Wer kein Vertrauen aufbaut, darf sich über die Widerspenstigkeit seiner Erziehungsobjekte nicht wundern. Auch hier sind die Philosemiten die Verschlossensten und Selbstgerechtesten. Broder mag noch so scharfsichtig die Defizite der Deutschen wahrnehmen: die Wunden Israels kann er damit nicht therapieren und heilen.

Stets bleibt er einseitig auf die Täter fixiert, ohne wahrzunehmen, dass Opfer nach Jahren der Genesung auch zu Tätern werden können. (Wie der psychische Zusammenhang zwischen Tätern und Opfern wirkt, kann man bei Freud und seiner Tochter nachlesen.) Gemach: sicher nicht auf der Ebene der Täter. Broders einseitige Analyse der Deutschen hindert ihn daran, das Gesamtklima Israels zu sehen, das sich zunehmend extremisiert.

Die Deutschen sind genau so unfähig, ihre Situation rückhaltlos zu analysieren. Waren sie am Anfang naive Philosemiten, entwickelten sich viele zu aggressiv-besserwisserischen, die nicht zögerten, selbstkritische Zionisten zu Antisemiten zu erklären.

Aus enttäuschter idolisierter Liebe zu den Opfern wurden sie strenge Tadler aller Kritiker Israels, gleichgültig, ob sie aus Deutschland oder aus Israel kamen. Sie waren unfähig zu erkennen, dass selbstkritische Israelis nicht bereit waren, die psychischen Folgen des Holocausts, die sie zu tragen hatten, an die schwächeren und unschuldigen Palästinenser weiterzugeben.

Broders psychoanalytischer Blick auf die unrettbaren Deutschen sollte davon ablenken, dass der Psychoanalytiker selbst aus allen Wunden blutete, ohne dass er fähig gewesen wäre, seine eigenen Verdrängungen und Verleugnungen zuzugeben.

Die Deutschen führten sich auf wie Bewährungshelfer, die vor allen darauf achteten, dass ihre Opfer nicht rückfällig werden, so Broder in Anlehnung an Wolfgang Pohrt. Das ist so richtig wie die komplementäre Einsicht, dass der Satz in gleichem Maß auf Broder und die Riege der deutsch-jüdischen Bewährungshelfer zutrifft.

Mit einer Einschränkung: die neuen Juden waren für die jungen Nachkriegsdeutschen die strahlenden Helden gegen die bösen Araber, deren Kriegstaten sie begeistert bejubelten. Nach dem 6-Tage-Krieg kam der Sturz der Engel ins Luziferische.

Die Deutschen waren keine Bewährungshelfer der Gescheiterten, sondern Idolisierunghelfer der gestürzten Helden. Deren Sturz ins Schlechte und Allzumenschliche ertrugen sie nicht, weil die neuen Fehlbarkeiten der Opfer sie an ihre eigenen Untaten erinnerten. Waren nicht die Deutschen mit dran schuld, wenn die Helden sich in solch schlechte Menschen verwandeln konnten, deren Freveltaten man im Verlauf der Jahre immer genauer und desillusionierender erfuhr?

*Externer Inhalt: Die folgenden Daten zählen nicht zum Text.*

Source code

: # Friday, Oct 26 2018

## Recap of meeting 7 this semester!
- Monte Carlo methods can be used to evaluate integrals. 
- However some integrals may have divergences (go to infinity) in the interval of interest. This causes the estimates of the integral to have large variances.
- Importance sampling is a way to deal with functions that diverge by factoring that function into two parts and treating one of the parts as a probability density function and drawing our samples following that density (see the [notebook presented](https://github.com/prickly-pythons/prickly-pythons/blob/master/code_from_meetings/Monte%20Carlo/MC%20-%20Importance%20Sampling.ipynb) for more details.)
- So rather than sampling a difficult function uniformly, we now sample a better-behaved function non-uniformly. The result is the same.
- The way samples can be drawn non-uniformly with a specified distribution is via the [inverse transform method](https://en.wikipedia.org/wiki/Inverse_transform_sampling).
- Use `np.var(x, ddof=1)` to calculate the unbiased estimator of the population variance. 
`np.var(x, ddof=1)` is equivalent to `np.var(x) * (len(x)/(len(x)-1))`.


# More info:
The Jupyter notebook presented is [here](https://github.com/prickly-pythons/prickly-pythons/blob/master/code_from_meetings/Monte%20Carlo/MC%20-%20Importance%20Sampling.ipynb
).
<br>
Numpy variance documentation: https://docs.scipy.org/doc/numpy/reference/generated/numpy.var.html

Broder muss sich in seiner Stromstoßtherapie ständig überbieten, um den deutschen Leichnam, der zusehends im Philosemitismus vermodert, zu Reaktionen zu stimulieren. Deshalb der Titel: Vergesst Auschwitz, wohl wissend, dass ein Deutscher, der sich diesen Slogan zu eigen machen würde, auf den Grill käme.

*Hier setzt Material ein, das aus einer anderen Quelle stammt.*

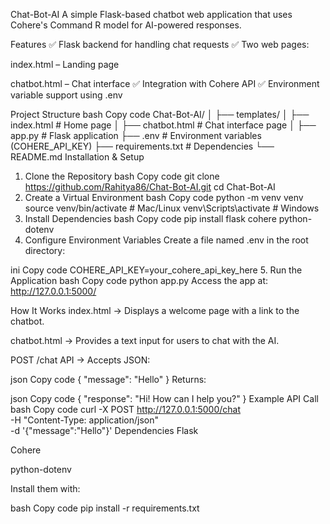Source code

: Chat-Bot-AI
A simple Flask-based chatbot web application that uses Cohere's Command R model for AI-powered responses.

Features
✅ Flask backend for handling chat requests
✅ Two web pages:

index.html – Landing page

chatbot.html – Chat interface
✅ Integration with Cohere API
✅ Environment variable support using .env

Project Structure
bash
Copy code
Chat-Bot-AI/
│
├── templates/
│   ├── index.html        # Home page
│   ├── chatbot.html      # Chat interface page
│
├── app.py                # Flask application
├── .env                  # Environment variables (COHERE_API_KEY)
├── requirements.txt      # Dependencies
└── README.md
Installation & Setup
1. Clone the Repository
bash
Copy code
git clone https://github.com/Rahitya86/Chat-Bot-AI.git
cd Chat-Bot-AI
2. Create a Virtual Environment
bash
Copy code
python -m venv venv
source venv/bin/activate     # Mac/Linux
venv\Scripts\activate        # Windows
3. Install Dependencies
bash
Copy code
pip install flask cohere python-dotenv
4. Configure Environment Variables
Create a file named .env in the root directory:

ini
Copy code
COHERE_API_KEY=your_cohere_api_key_here
5. Run the Application
bash
Copy code
python app.py
Access the app at:
http://127.0.0.1:5000/

How It Works
index.html → Displays a welcome page with a link to the chatbot.

chatbot.html → Provides a text input for users to chat with the AI.

POST /chat API → Accepts JSON:

json
Copy code
{ "message": "Hello" }
Returns:

json
Copy code
{ "response": "Hi! How can I help you?" }
Example API Call
bash
Copy code
curl -X POST http://127.0.0.1:5000/chat \
-H "Content-Type: application/json" \
-d '{"message":"Hello"}'
Dependencies
Flask

Cohere

python-dotenv

Install them with:

bash
Copy code
pip install -r requirements.txt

Überhaupt werden die gegenseitigen Aggressionsparolen zunehmend symmetrischer und auswechselbarer. Nach dem Kinderspiel: wie du mir, so ich dir. Oder: was man sagt, das ist man selber.

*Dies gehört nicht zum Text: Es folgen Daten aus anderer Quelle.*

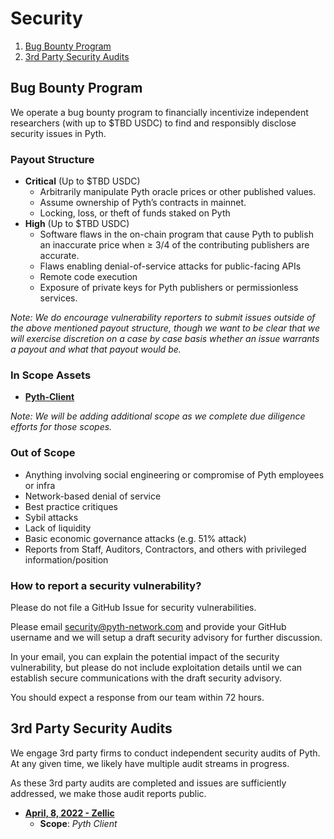 # Security

1. [Bug Bounty Program](#bounty)
2. [3rd Party Security Audits](#audits)

<a name="bounty"></a>
## Bug Bounty Program

We operate a bug bounty program to financially incentivize independent researchers (with up to $TBD USDC) to find and responsibly disclose security issues in Pyth.
### Payout Structure

- **Critical** (Up to $TBD USDC)
    - Arbitrarily manipulate Pyth oracle prices or other published values.
    - Assume ownership of Pyth’s contracts in mainnet.
    - Locking, loss, or theft of funds staked on Pyth
- **High** (Up to $TBD USDC)
    - Software flaws in the on-chain program that cause Pyth to publish an inaccurate price when ≥ 3/4 of the contributing publishers are accurate.
    - Flaws enabling denial-of-service attacks for public-facing APIs
    - Remote code execution
    - Exposure of private keys for Pyth publishers or permissionless services.

_Note: We do encourage vulnerability reporters to submit issues outside of the above mentioned payout structure, though we want to be clear that we will exercise discretion on a case by case basis whether an issue warrants a payout and what that payout would be._

### In Scope Assets
- **[Pyth-Client](https://github.com/pyth-network/pyth-client)**

_Note: We will be adding additional scope as we complete due diligence efforts for those scopes._

### Out of Scope

- Anything involving social engineering or compromise of Pyth employees or infra
- Network-based denial of service
- Best practice critiques
- Sybil attacks
- Lack of liquidity
- Basic economic governance attacks (e.g. 51% attack)
- Reports from Staff, Auditors, Contractors, and others with privileged information/position

### How to report a security vulnerability?

Please do not file a GitHub Issue for security vulnerabilities.

Please email security@pyth-network.com and provide your GitHub username and we will setup a draft security advisory for further discussion.

In your email, you can explain the potential impact of the security vulnerability, but please do not include exploitation details until we can establish secure communications with the draft security advisory.

You should expect a response from our team within 72 hours.

<a name="audits"></a>
## 3rd Party Security Audits

We engage 3rd party firms to conduct independent security audits of Pyth.  At any given time, we likely have multiple audit streams in progress.

As these 3rd party audits are completed and issues are sufficiently addressed, we make those audit reports public.

- **[April, 8, 2022 - Zellic](https://github.com/pyth-network/audit-reports/blob/main/2022_04_08/pyth_oracle_client_zellic.pdf)**
    - **Scope**: *Pyth Client*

Seine finalen Ängste transmutiert Broder in den fiktiven Triumph der vermaledeiten Deutschen, die nichts anderes im Kopf hätten als die „atomare Endlösung der Nahostfrage“, damit das bisschen Holocaust mitsamt den Schuldgefühlen den Juden gegenüber im Abgrund der Geschichte verschwände. „Über eine Katastrophe kommt man nur hinweg, indem man noch eine größere inszeniert.“

Hier wird per Kontrast deutlich, worum es im deutsch-jüdischen Bruderstreit wirklich geht. Um den väterlichen Segen am Ende der Geschichte. Welches Volk wird vernichtet werden? Und zu welchem wird der liebende Vater im Himmel sagen: Ihr seid mein geliebtes Volk, an dem ich Wohlgefallen habe? Wer zuletzt lacht, lacht am besten.